Kış için hazırlık yapılırdı çocukluğumda. Isınmak için
Sonbahar’da odunlar alınır, üst üste dizilir, kış geldiğinde sobaya atılacak
şekilde parçalanırdı. Günümüzdeki gibi, sebze yetişmediği için, kışlık
yiyeceklerin de kış gelmeden hazırlanıp kilerlere doldurulması gerekiyordu.
Demre çok sıcak olduğu için, yazın pek bir şey yetişmezdi. Kışlık ihtiyaçlar
daha çok Gömbe’den edinilirdi. Kuru fasulye, nohut, bulgur, soğan, patates,
elma kakları, erik pestilleri, tarhana, pekmez ve tahin gibi kışlık yiyecekleri
evlerde bulundurmak kışın insana güven veriyordu.

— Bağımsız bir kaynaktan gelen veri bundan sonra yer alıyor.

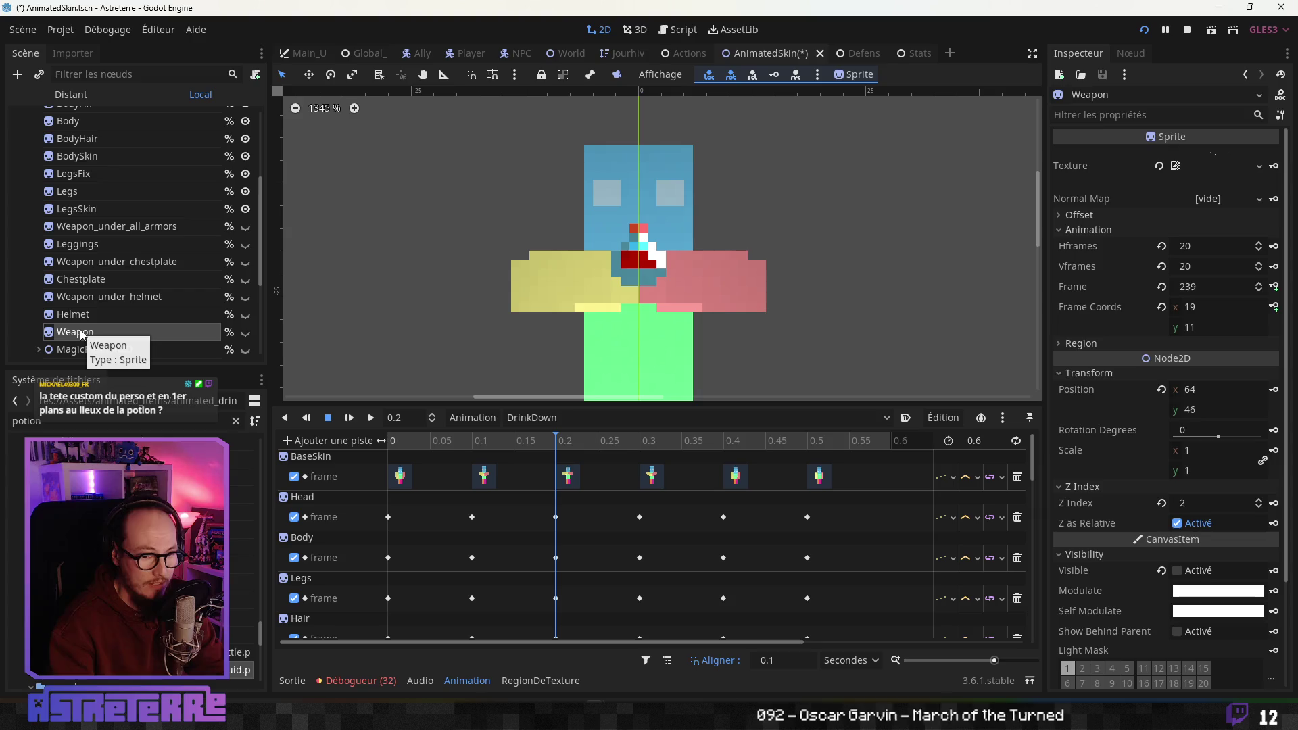
pyautogui.scroll(-1, 85, 334)
pyautogui.click(95, 319)
pyautogui.scroll(-2, 101, 316)
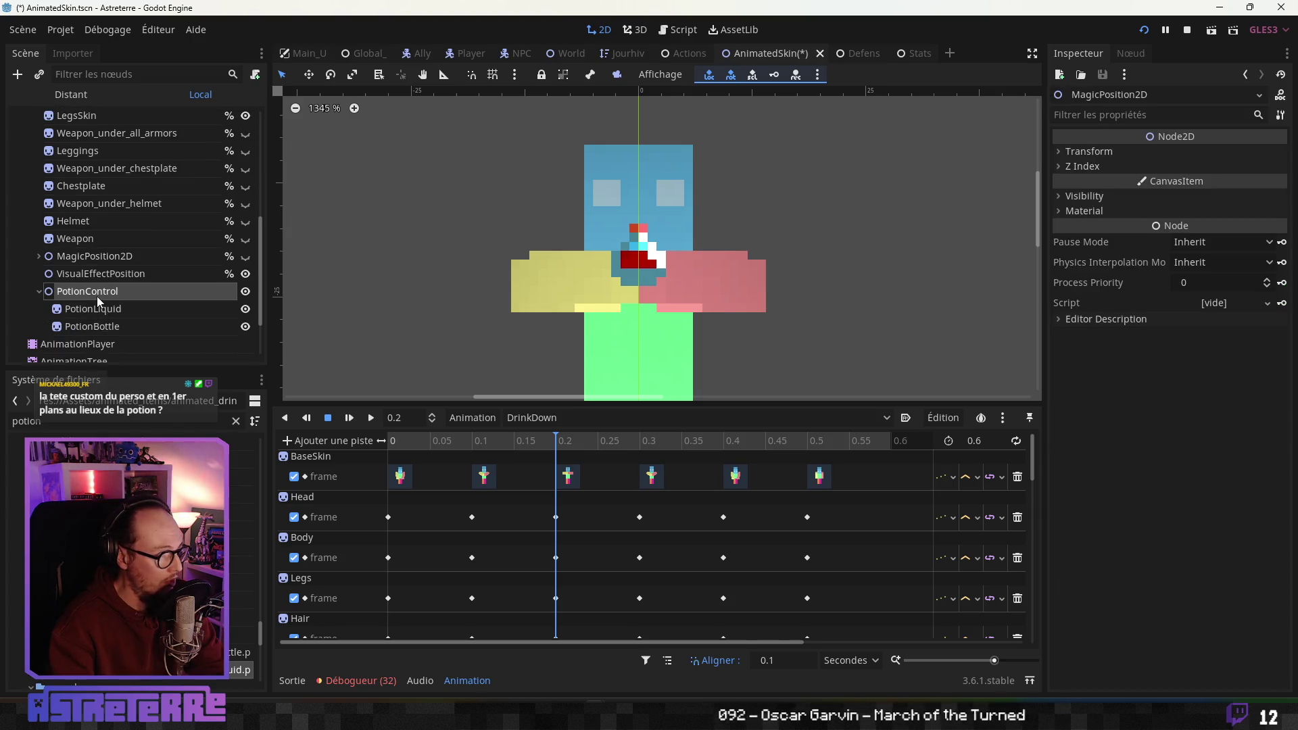
pyautogui.click(97, 297)
pyautogui.click(1100, 266)
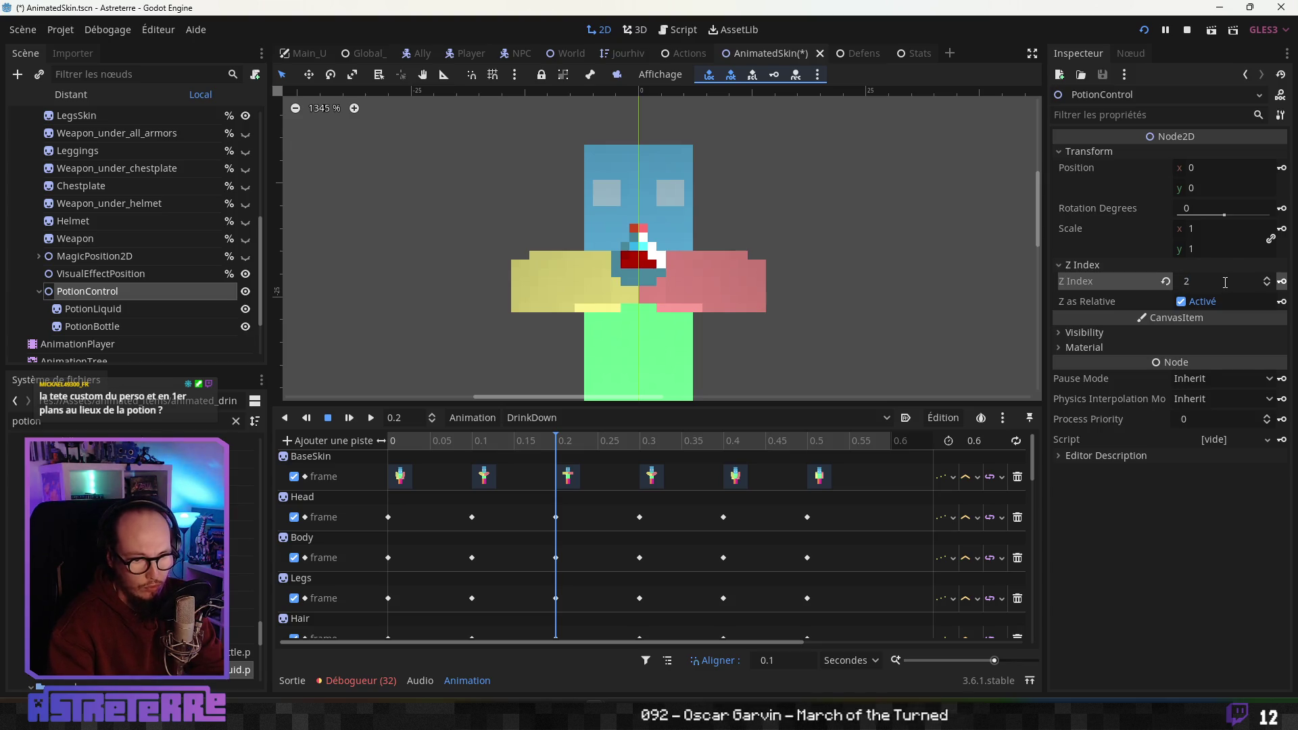
pyautogui.click(1143, 31)
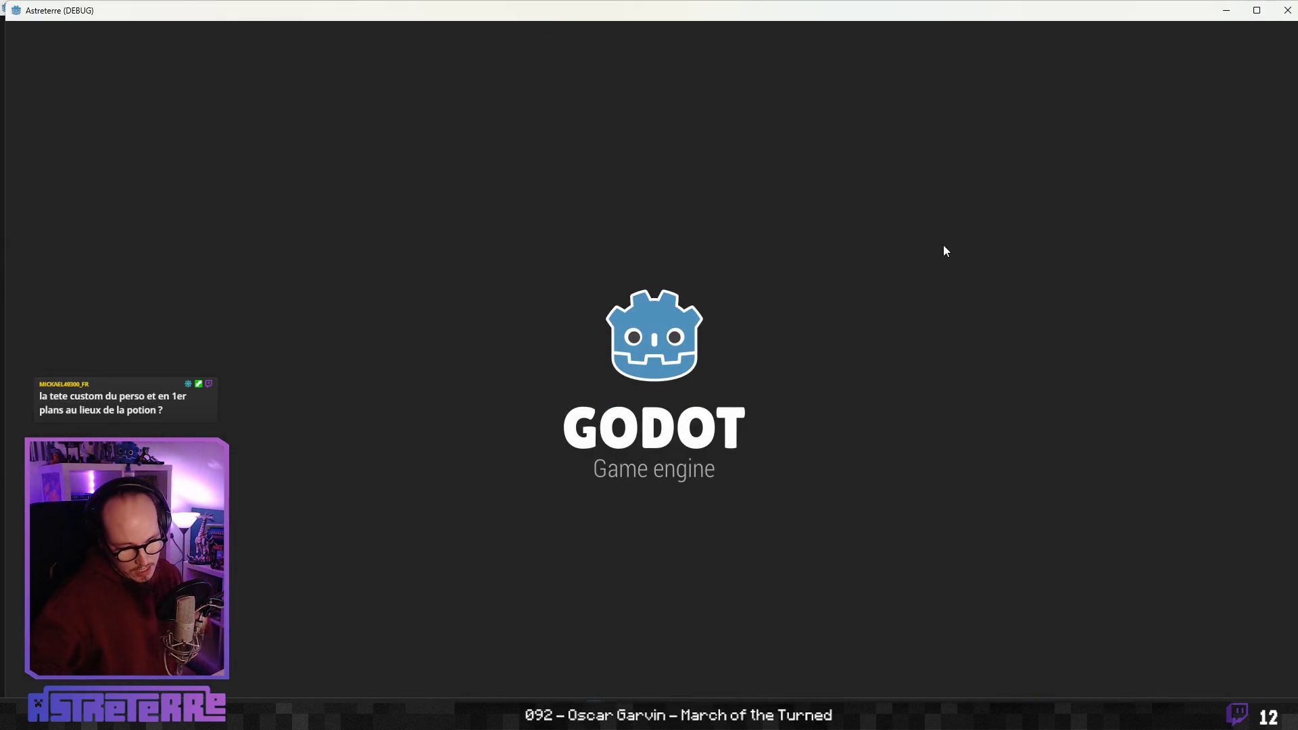
# Quit the ScreenToGif editor and close the running game window
pyautogui.click(1042, 695)
pyautogui.click(1275, 11)
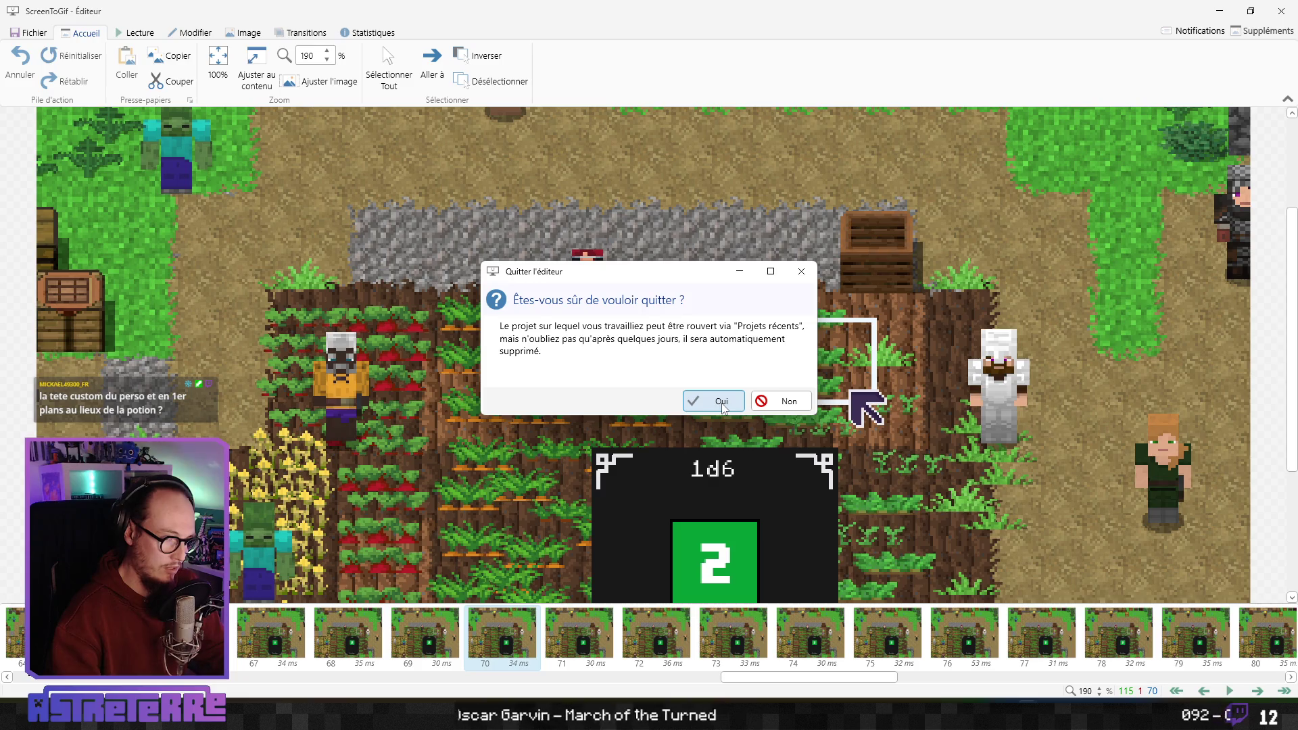
pyautogui.click(722, 406)
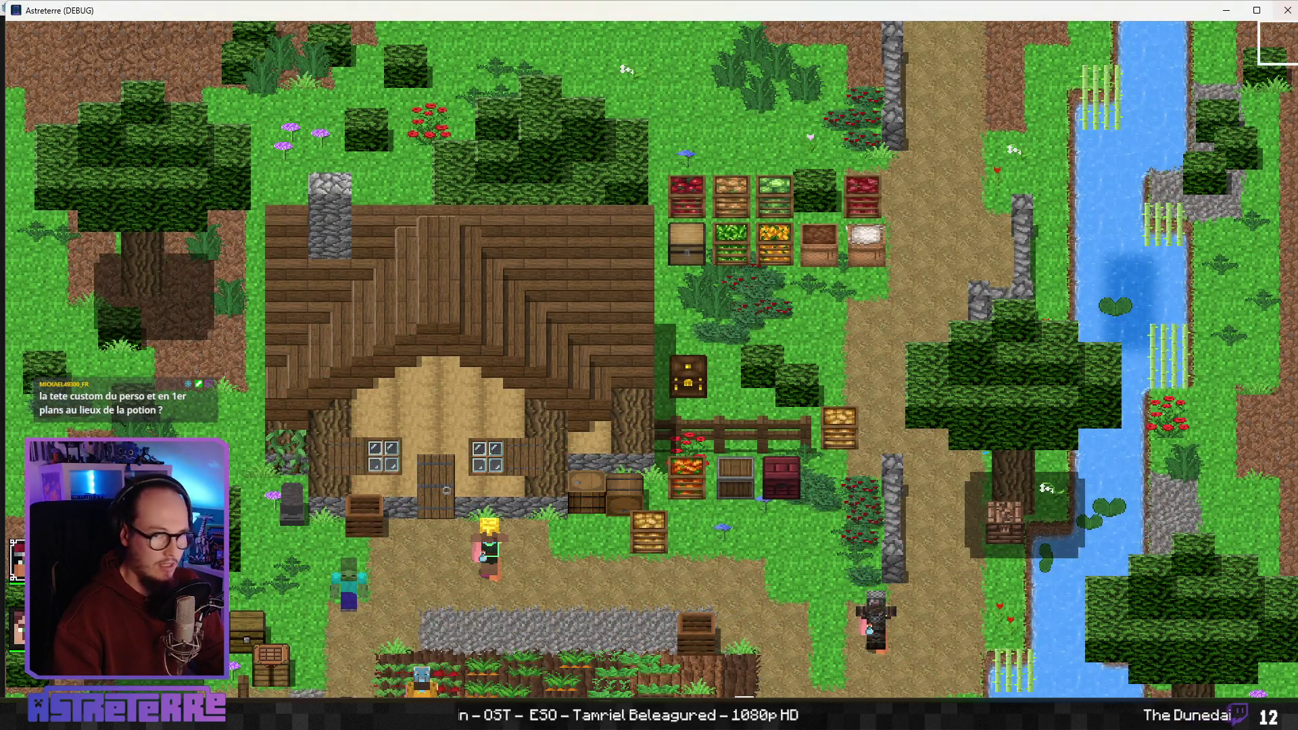
pyautogui.click(1284, 20)
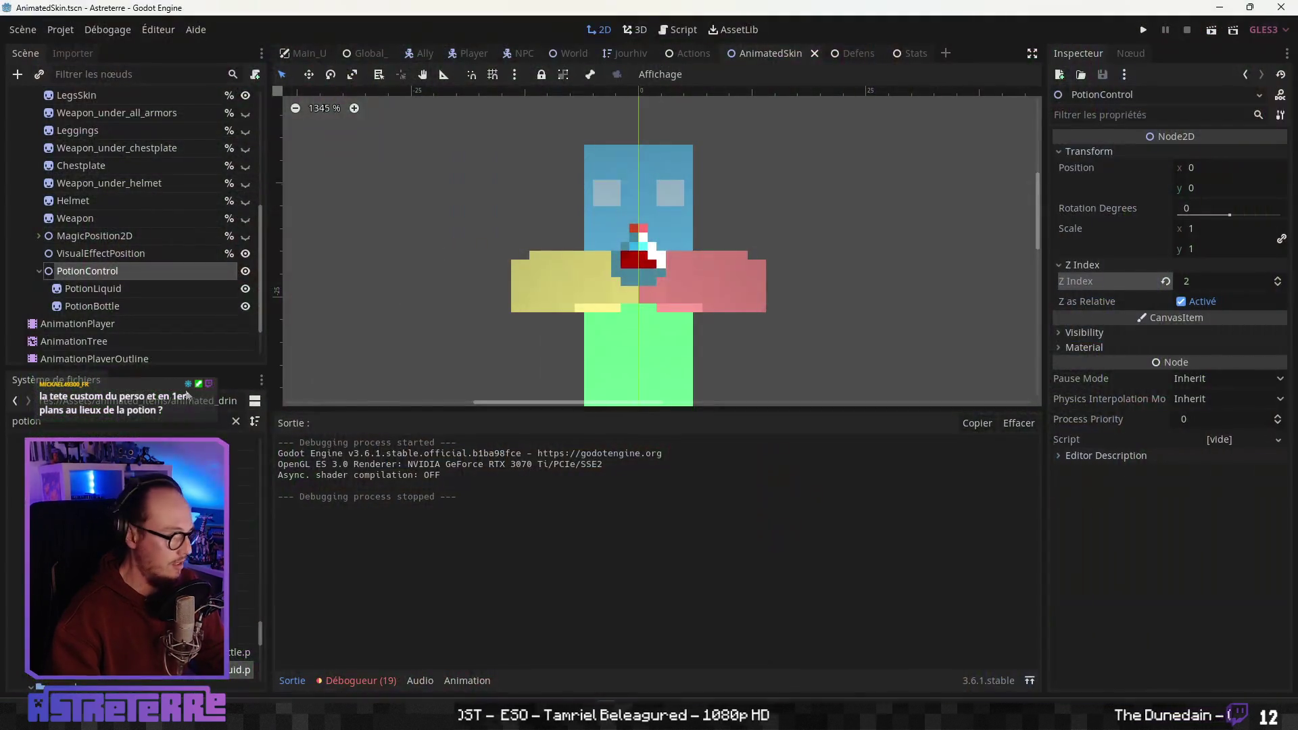
# Activate the AnimationTree, hide PotionControl in the preview, then save and relaunch the game
pyautogui.click(86, 341)
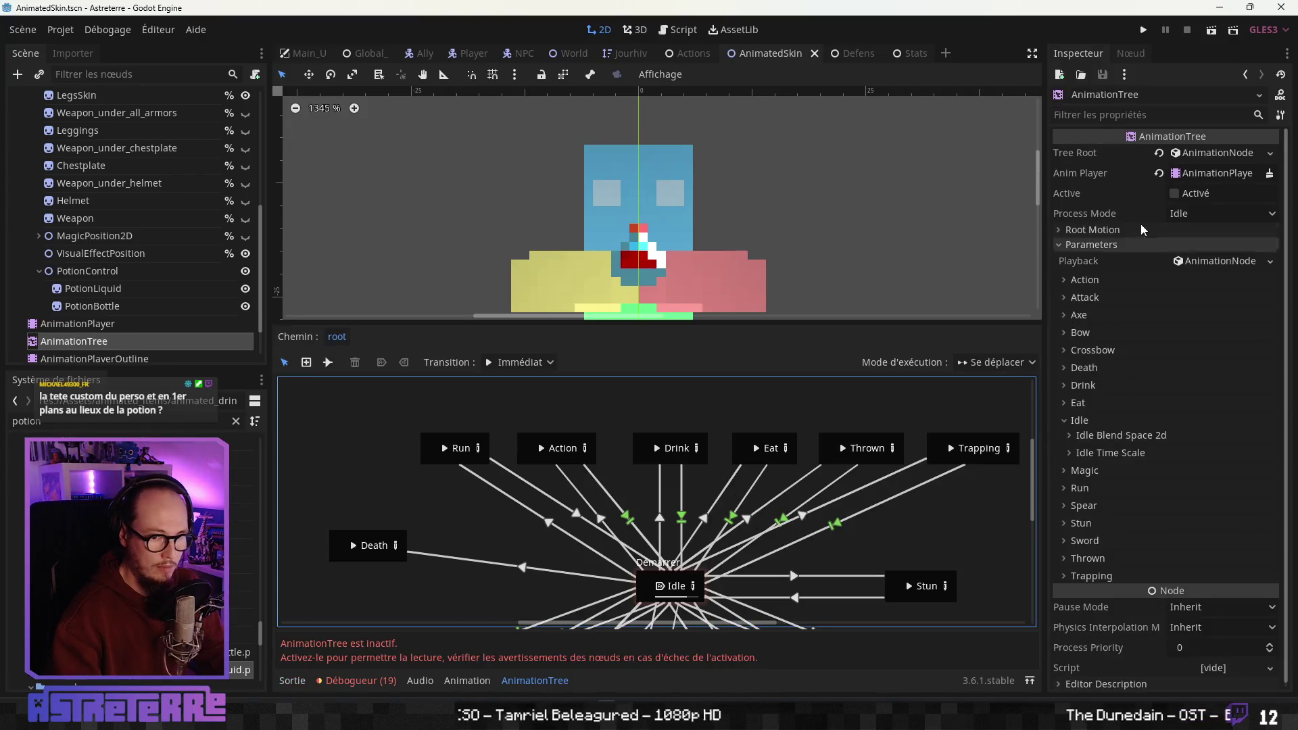
pyautogui.click(1173, 193)
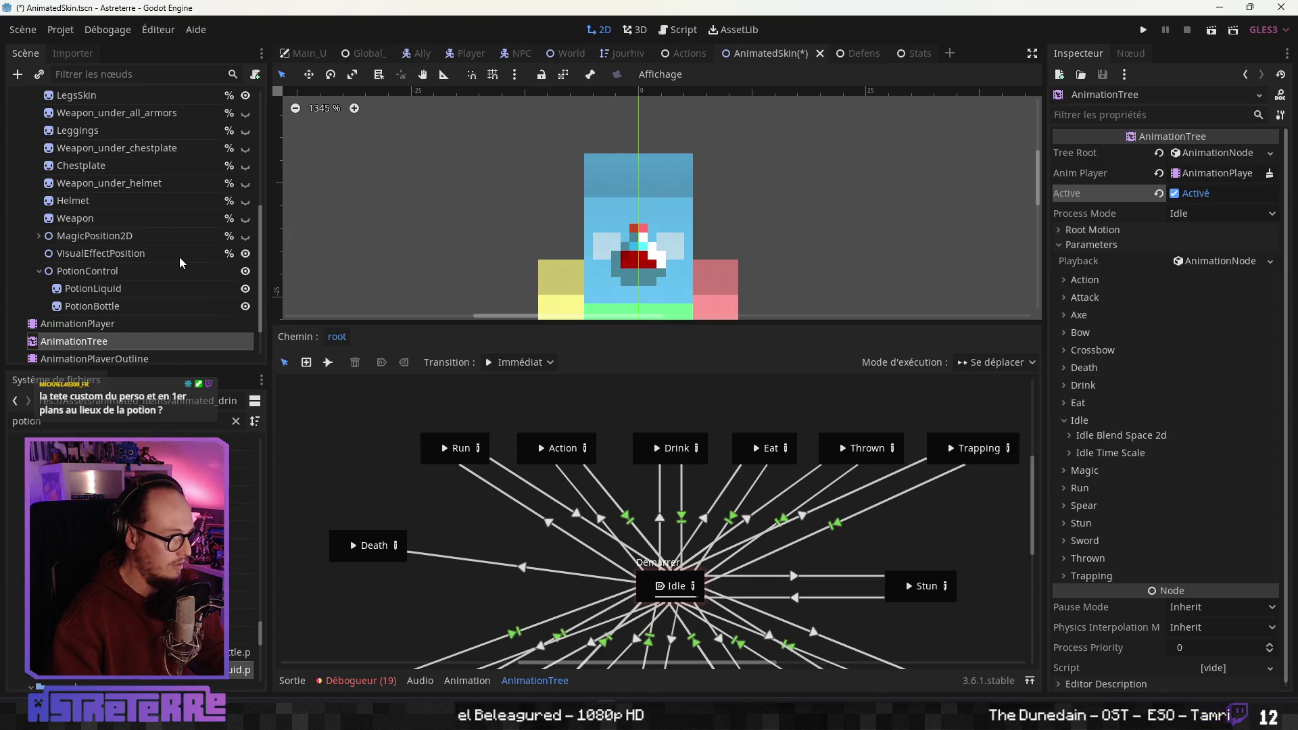
pyautogui.click(246, 271)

İki katlı evimizin ocaklığında, kışın sürekli kaynayan bir tencere
bulunurdu. Çorbaların özel bir yeri vardı
evimizde. Siyah çayın henüz gelenekselleşmediği kış aylarında, sabahları
okula gitmeden çorba içerdik. Diğer
öğünlerde de ana yemekten önce çorba içmek bir gelenekti.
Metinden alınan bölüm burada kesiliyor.